La personalidad de los seres elementales en el mundo subatómico
Los átomos son seres participativos. Su interioridad viviente los lleva a buscar satisfacción. El zoólogo inglés Stephan Harding nos lo cuenta en su último libro
En su día, el físico danés Niels Bohr (1885–1962) curioseó con acierto en la composición de los átomos. Aunque su modelo ha quedado anticuado, el zoólogo inglés Stephan Harding se sirve de él para ayudarnos a entender la personalidad de la materia contemplada en su mínima cantidad. Lo hace en las página...
En su día, el físico danés Niels Bohr (1885–1962) curioseó con acierto en la composición de los átomos. Aunque su modelo ha quedado anticuado, el zoólogo inglés Stephan Harding se sirve de él para ayudarnos a entender la personalidad de la materia contemplada en su mínima cantidad. Lo hace en las páginas de un libro recientemente publicado en castellano (Atalanta) con un título tan evocador como significativo: Tierra viviente.
Volviendo a Bohr, a su comparación de los átomos como pequeños sistemas solares donde el sol es el núcleo alrededor del cual orbitan los electrones, Harding nos ilustra acerca de la interioridad viviente de la materia-energía. Para él, los átomos son partículas sensibles que buscan satisfacción. Y la consiguen cuando los electrones giran alrededor del núcleo atómico. Sabemos que cuanto más cerca estén de este, menos energía tienen. Por el contrario, cuanto más alejados se encuentren del citado núcleo, disponen de más facilidad para generar campos eléctricos que afecten a las partículas dispuestas a su alrededor.
De esta manera, con la lectura vital que Harding hace de Bohr, las partículas subatómicas se nos presentan como si fueran entes con personalidad propia, organismos que encuentran satisfacción cuando sus electrones giran hasta formar una corteza exterior reactiva que los hace interaccionar con otros átomos, con los cuales establecen un intercambio de electrones que dan lugar a vínculos químicos que acercan y unen unas moléculas con otras. Visto así, el átomo deja de ser un concepto de la teoría científica, pasando a ser una partícula vital para la comprensión de un misterio.
Atendiendo a esto, podemos afirmar que la materia es la interacción de todas sus vivencias. Resulta curiosa la visión que propone Harding en su libro; todo un viaje a través de la creatividad de la materia en su raro estado de materia viva. Tras su lectura, vemos las cosas de otra manera; contemplamos los átomos como seres participativos, como algo más que un simple nombre cuya definición los aleja del estado orgánico. En este libro, Harding da la vuelta a la cuestión de cómo es posible que se forme vida a partir de materia inerte. Lo hace explicando la materia desde su extensión sintiente, lo que lleva a identificar la materia subatómica con el valor añadido de su cualidad metafísica. De esta manera, la ciencia se completa a sí misma.

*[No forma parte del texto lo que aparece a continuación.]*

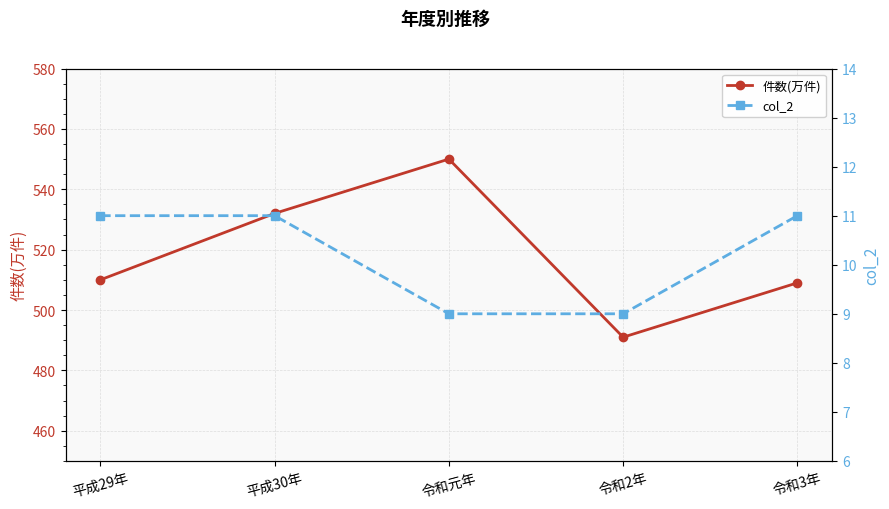

Is this an area chart (filled region under the line)?

No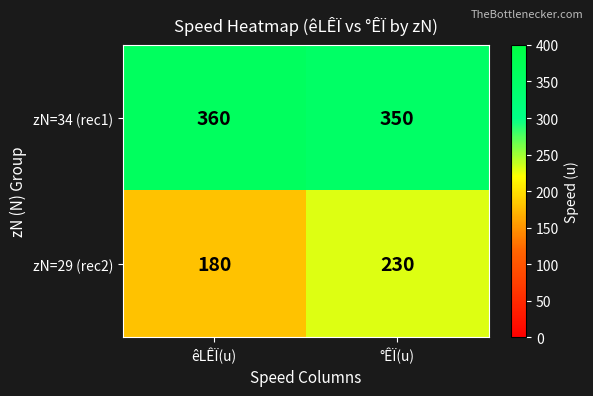

The value of zN=34 (rec1) at êLÊÏ(u) is 211. True or false?

False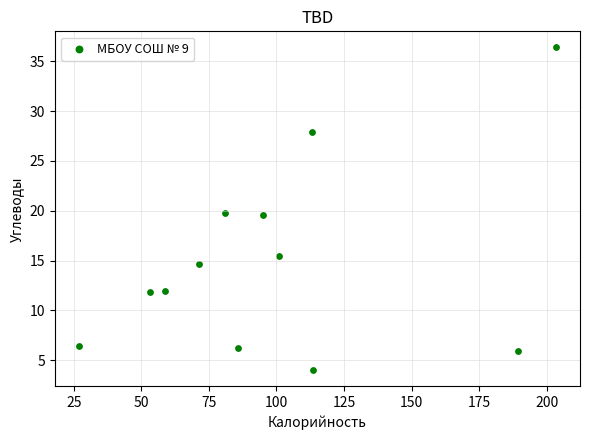

What is the average X value?

99.4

Esto es un asunto a tener en cuenta y más en estos días, en los que la amenaza de una guerra nuclear sobrevuela nuestras cabezas. Porque si Robert Oppenheimer hubiese visto el mundo subatómico de esta manera, tal vez, sobre su conciencia no hubiesen pesado las palabras del texto sagrado hindú, el Bhagavad Gita. Fueron palabras que marcaron su vida para siempre cuando la bomba atómica se hizo carne y sangre sobre la Tierra: “Ahora me he convertido en la muerte, el destructor de mundos”. Por lo dicho, ver la materia como lugar de residencia de la psique del mundo, y valorarla en su composición sensorial, hubiese evitado –y evitaría- disgustos.
El libro de Harding nos enseña a valorar nuestro entorno, a convertir la ciencia en una herramienta útil para la conservación de la vida, lejos del sentido mecanicista que plantea que la Tierra ha de ser tratada como una superficie dispuesta para la mercantilización y, con ello, dispuesta para su maltrato. Dicho en pocas palabras: somos como gusanos; la Tierra no nos pertenece. En todo caso, pertenecemos a ella. Los átomos lo manifiestan.